Pennington is like a junkballer in baseball -- a late-career Tanana, or one of the Niekros. He got by on study and precision and guile because that was the only way he was going to have a career at all -- because he didn't have a professional arm.

He could have been a Manning -- Manning is basically a durable Pennington with a league-average arm -- but there's no guarantee that had he the physical gifts that he would have put as much effort into the timing and accuracy.

Sort of like how there were a lot of guys with Marino arms, but few Marinos.

58
by Anonymousse (not verified) :: Wed, 10/23/2013 - 10:01am

Pennington DID have an NFL arm. Not a cannon, but his arm was fine.

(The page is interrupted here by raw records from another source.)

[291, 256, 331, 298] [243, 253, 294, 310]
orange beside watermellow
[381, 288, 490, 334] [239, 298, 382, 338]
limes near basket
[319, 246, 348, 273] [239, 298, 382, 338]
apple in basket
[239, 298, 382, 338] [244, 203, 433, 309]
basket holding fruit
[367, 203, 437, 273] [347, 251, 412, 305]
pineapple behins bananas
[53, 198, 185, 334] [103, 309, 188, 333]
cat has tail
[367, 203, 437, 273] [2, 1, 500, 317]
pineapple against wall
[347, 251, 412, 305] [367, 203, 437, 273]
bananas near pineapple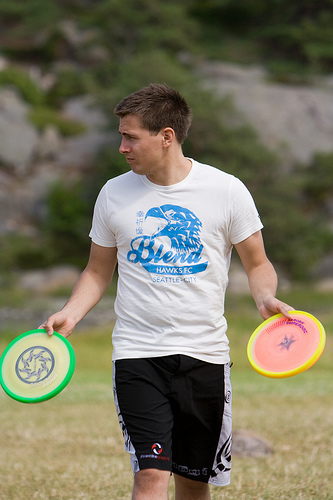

And then he blew out his rotator cuff. Twice. Pennington would have been a no-doubt hall-of-famer.

59
by Raiderjoe :: Wed, 10/23/2013 - 11:10am

Yeah, guy pretty good. Was 2ns in MVP vote in season with Deoplhins years after all the injuries with NY jets.

45
by Raiderjoe :: Tue, 10/22/2013 - 8:27pm

So many posts. Cnnkot red al. Stafford good QB . at least as good as d. Bledsoe. If ever leaf Loisn to Super Bowl title Stafford will go down as Namath or Stabler or Brees type of guy.

52
by Aaron Brooks Go... :: Tue, 10/22/2013 - 11:53pm

He'd be Bobby Layne.

Oddly, three of Detroit's best players have come from Highland Park HS (Stafford, Layne, Doak Walker)

46
by Raiderjoe :: Tue, 10/22/2013 - 8:29pm

H

47
by Guest789 :: Tue, 10/22/2013 - 10:12pm

Agreed.

-----

“Treat a man as he is, and he will remain as he is. Treat a man as he could be, and he will become what he should be.”

54
by steveNC (not verified) :: Wed, 10/23/2013 - 12:02am

I

53
by td (not verified) :: Wed, 10/23/2013 - 12:01am

a lot of defensiveness in here

57
by JoeyHarringtonsPiano :: Wed, 10/23/2013 - 8:48am

Since this is a stats site, I should bring up that after little less than half the season, Stafford is #6 in DYAR and #8 in DVOA. That's someone you should be able to win with.

61
by fb29 :: Wed, 10/23/2013 - 12:07pm

the bad boys get all the girls. if we had more sexy female football analysts, Stafford would definitely be more highly regarded by the football intelligentsia.